Simulateur d'épargne à intérêts composés : capital final et intérêts gagnés

Le capital final obtenu après plusieurs années d'épargne dépend du capital de départ, du versement mensuel régulier et du rendement annuel appliqué mois après mois. Le rendement, même modeste, change le résultat plus que le montant versé chaque mois sur longue durée.

OutilsÉpargne

Comment se calcule le capital final

Chaque mois, le capital en cours produit des intérêts calculés au taux annuel divisé par douze, puis le versement mensuel est ajouté à la fin du mois. Ce versement de fin de mois ne génère donc aucun intérêt sur la période où il est versé : il commence à en produire seulement le mois suivant. Le capital de départ, lui, est capitalisé dès le premier mois. La formule fermée additionne la valeur future du capital initial avec intérêts composés et la valeur future de la série de versements mensuels, chacun actualisé selon le nombre de mois restants avant la fin de la durée. Le résultat affiché, capital final, est donc la somme de ces deux composantes, tandis que le total versé reste la simple addition du capital de départ et de tous les versements, sans aucun intérêt.

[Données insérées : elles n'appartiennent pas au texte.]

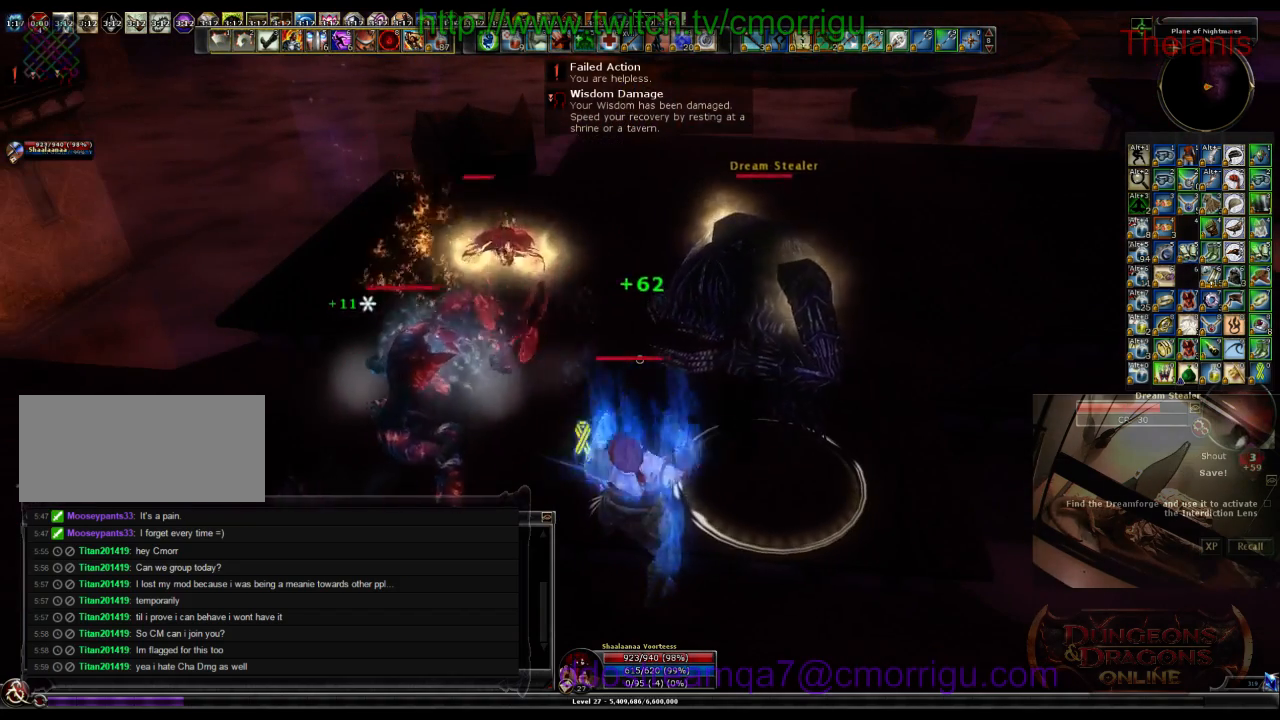
{"keys": [], "events": [[167, "2", "down"], [367, "2", "up"]]}
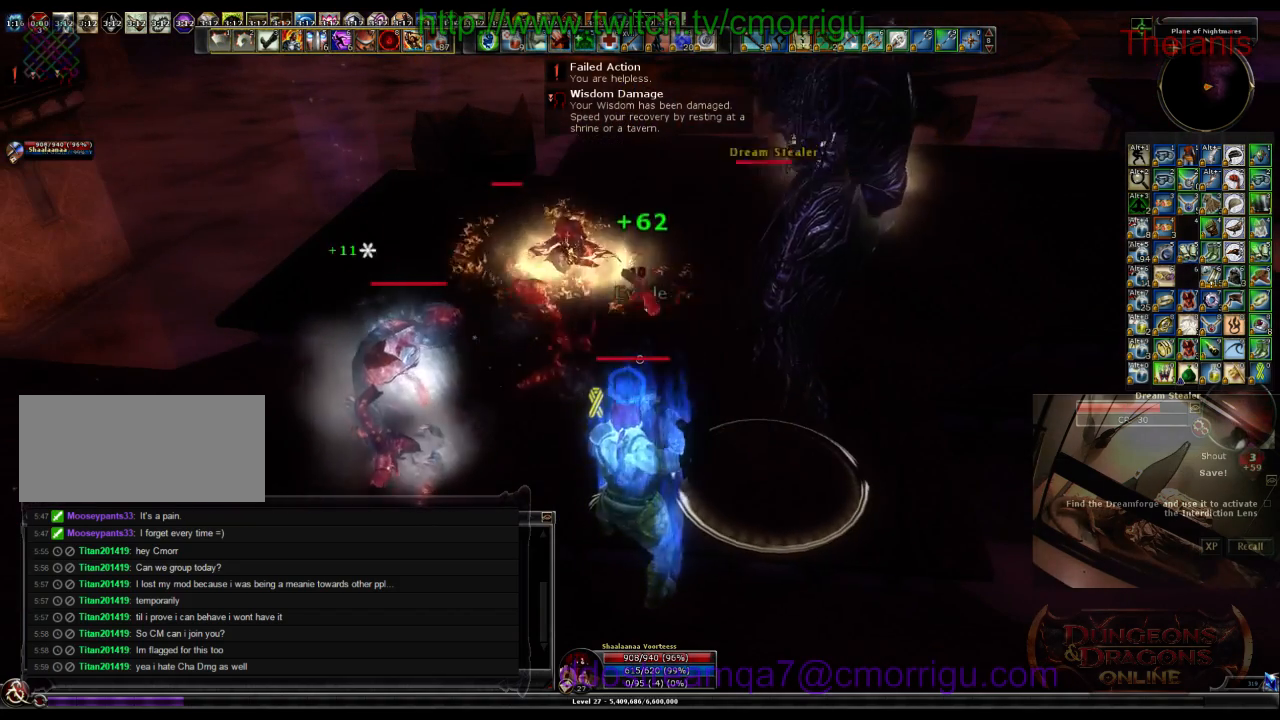
{"keys": [], "events": [[167, "1", "down"], [367, "1", "up"]]}
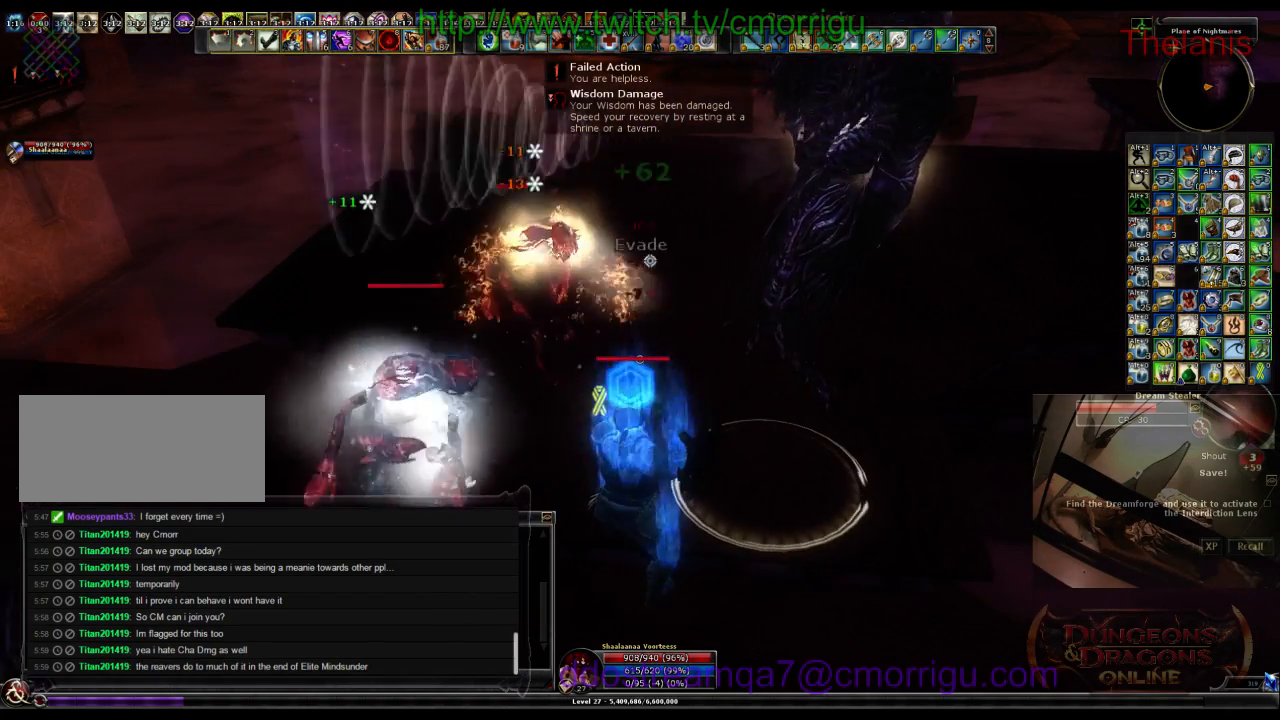
{"keys": ["w"], "events": [[200, "1", "down"], [367, "1", "up"], [367, "w", "down"]]}
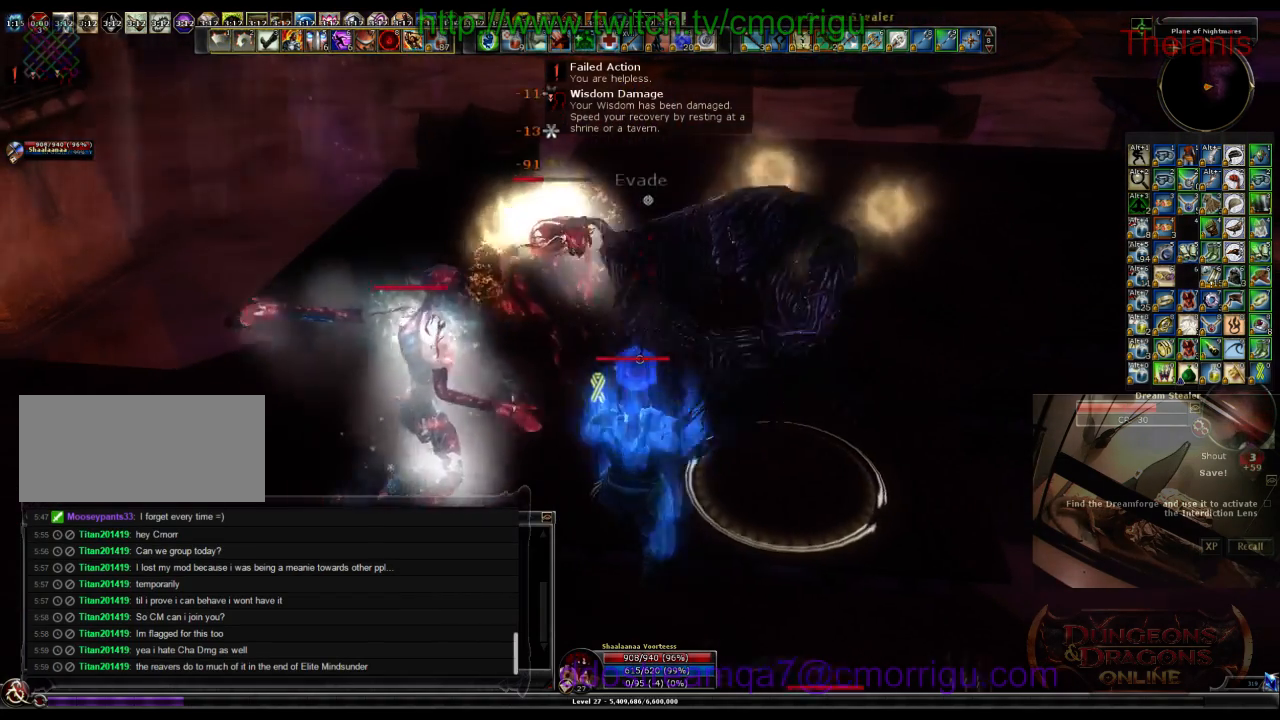
{"keys": ["w"], "events": [[233, "w", "up"], [500, "w", "down"]]}
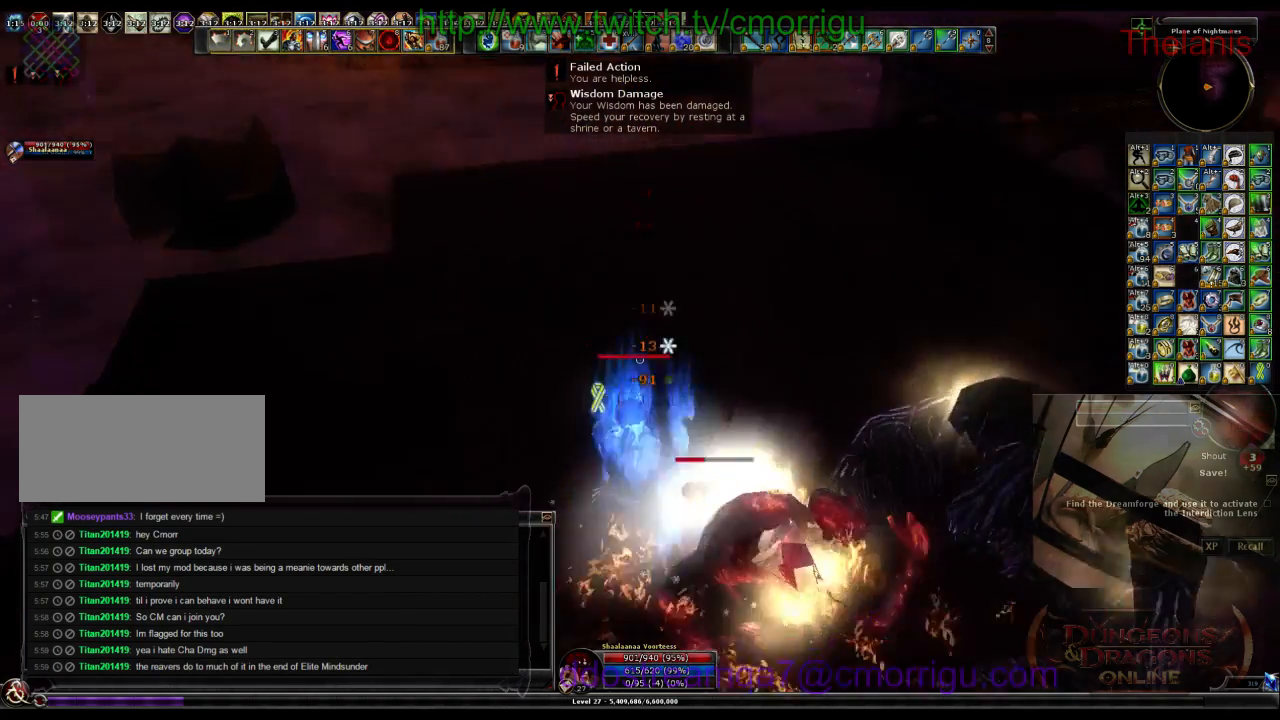
{"keys": ["w"], "events": []}
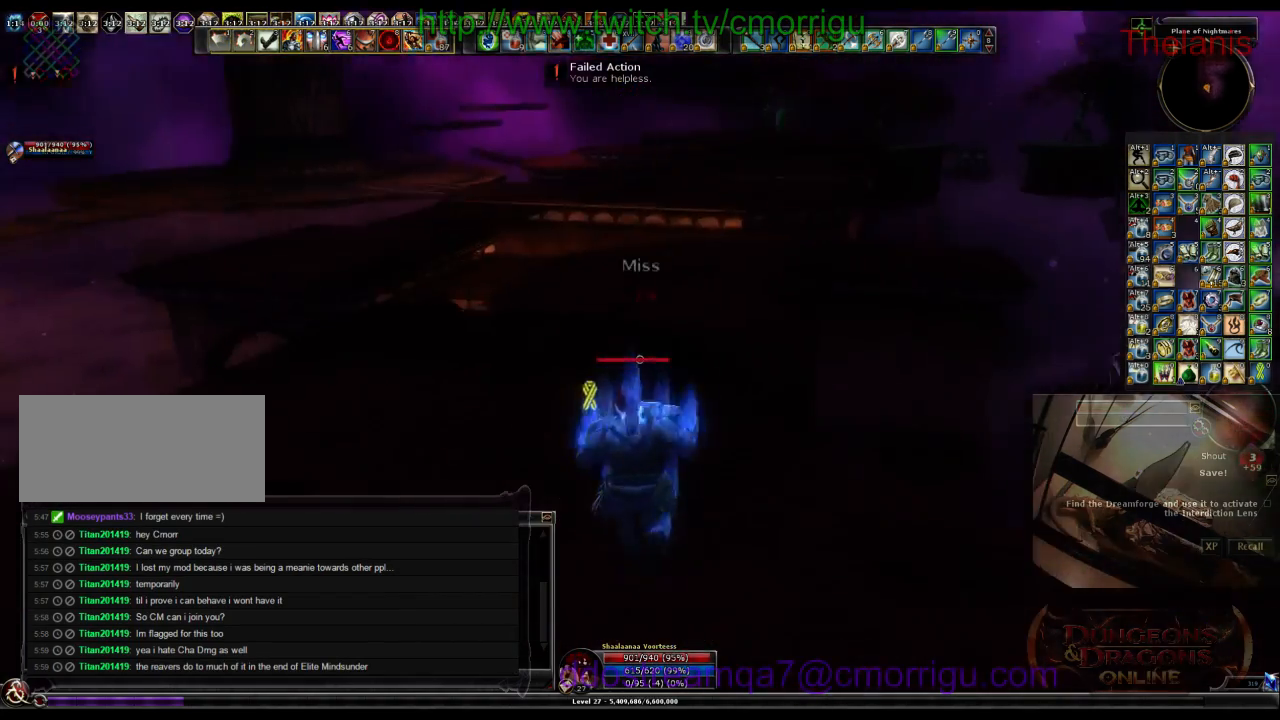
{"keys": [], "events": [[233, "w", "up"]]}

Ce qui change le résultat le plus

Le rendement annuel est le paramètre qui pèse le plus sur longue durée, car il s'applique chaque mois au capital déjà accumulé, versements compris. Prenons un capital de départ de 5 000 euros, un versement mensuel de 200 euros sur 20 ans. À 2 % de rendement annuel, le capital final avoisine 61 500 euros. À 5 %, il grimpe autour de 87 000 euros, pour un total versé identique de 53 000 euros dans les deux cas. Doubler le versement mensuel à 400 euros à 5 % ferait monter le capital final vers 135 000 euros environ, une hausse notable mais proportionnellement plus faible que celle produite par le passage de 2 % à 5 % de rendement. Plus la durée s'allonge, plus l'écart entre deux taux de rendement se creuse, parce que les intérêts des années précédentes recommencent à produire des intérêts.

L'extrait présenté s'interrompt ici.